TASK DESCRIPTION = Could you say how many lines below contain the word "Detection"? Give the number with no other text.

Saved entries:
* * *
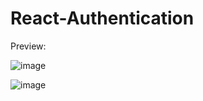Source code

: # React-Authentication

Preview:

![image](https://user-images.githubusercontent.com/15225177/237060564-0b4c3dc3-b4e3-4f25-9eae-232a91f3d2e9.png)

![image](https://user-images.githubusercontent.com/15225177/237060629-e0ad80fa-9c3e-496f-a331-c581948052f9.png)

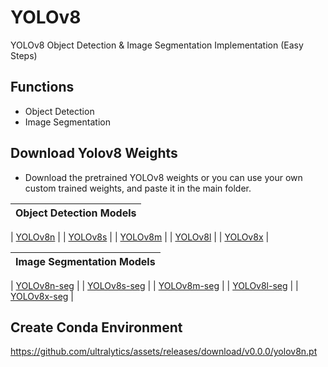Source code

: # YOLOv8
YOLOv8 Object Detection &amp; Image Segmentation Implementation (Easy Steps)

## Functions
- Object Detection 
- Image Segmentation

## Download Yolov8 Weights
- Download the pretrained YOLOv8 weights or you can use your own custom trained weights, and paste it in the main folder.

| Object Detection Models                                                              |
| ------------------------------------------------------------------------------------ |

| [YOLOv8n](https://github.com/ultralytics/assets/releases/download/v0.0.0/yolov8n.pt) |
| [YOLOv8s](https://github.com/ultralytics/assets/releases/download/v0.0.0/yolov8s.pt) |
| [YOLOv8m](https://github.com/ultralytics/assets/releases/download/v0.0.0/yolov8m.pt) |
| [YOLOv8l](https://github.com/ultralytics/assets/releases/download/v0.0.0/yolov8l.pt) |
| [YOLOv8x](https://github.com/ultralytics/assets/releases/download/v0.0.0/yolov8x.pt) |

| Image Segmentation Models                                                            |
| ------------------------------------------------------------------------------------ |

| [YOLOv8n-seg](https://github.com/ultralytics/assets/releases/download/v0.0.0/yolov8n-seg.pt) |
| [YOLOv8s-seg](https://github.com/ultralytics/assets/releases/download/v0.0.0/yolov8s-seg.pt) |
| [YOLOv8m-seg](https://github.com/ultralytics/assets/releases/download/v0.0.0/yolov8m-seg.pt) |
| [YOLOv8l-seg](https://github.com/ultralytics/assets/releases/download/v0.0.0/yolov8l-seg.pt) |
| [YOLOv8x-seg](https://github.com/ultralytics/assets/releases/download/v0.0.0/yolov8x-seg.pt) |


## Create Conda Environment
https://github.com/ultralytics/assets/releases/download/v0.0.0/yolov8n.pt
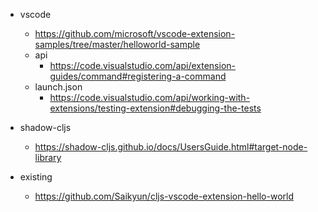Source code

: 
- vscode
  - https://github.com/microsoft/vscode-extension-samples/tree/master/helloworld-sample
  - api
    - https://code.visualstudio.com/api/extension-guides/command#registering-a-command
  - launch.json
    - https://code.visualstudio.com/api/working-with-extensions/testing-extension#debugging-the-tests

- shadow-cljs
  - https://shadow-cljs.github.io/docs/UsersGuide.html#target-node-library

- existing
  - https://github.com/Saikyun/cljs-vscode-extension-hello-world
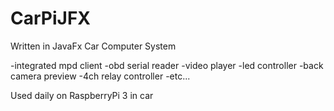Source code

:# CarPiJFX

Written in JavaFx Car Computer System

-integrated mpd client
-obd serial reader
-video player
-led controller
-back camera preview
-4ch relay controller
-etc...

Used daily on RaspberryPi 3 in car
* * *
EXERCISE SOLUTION = 3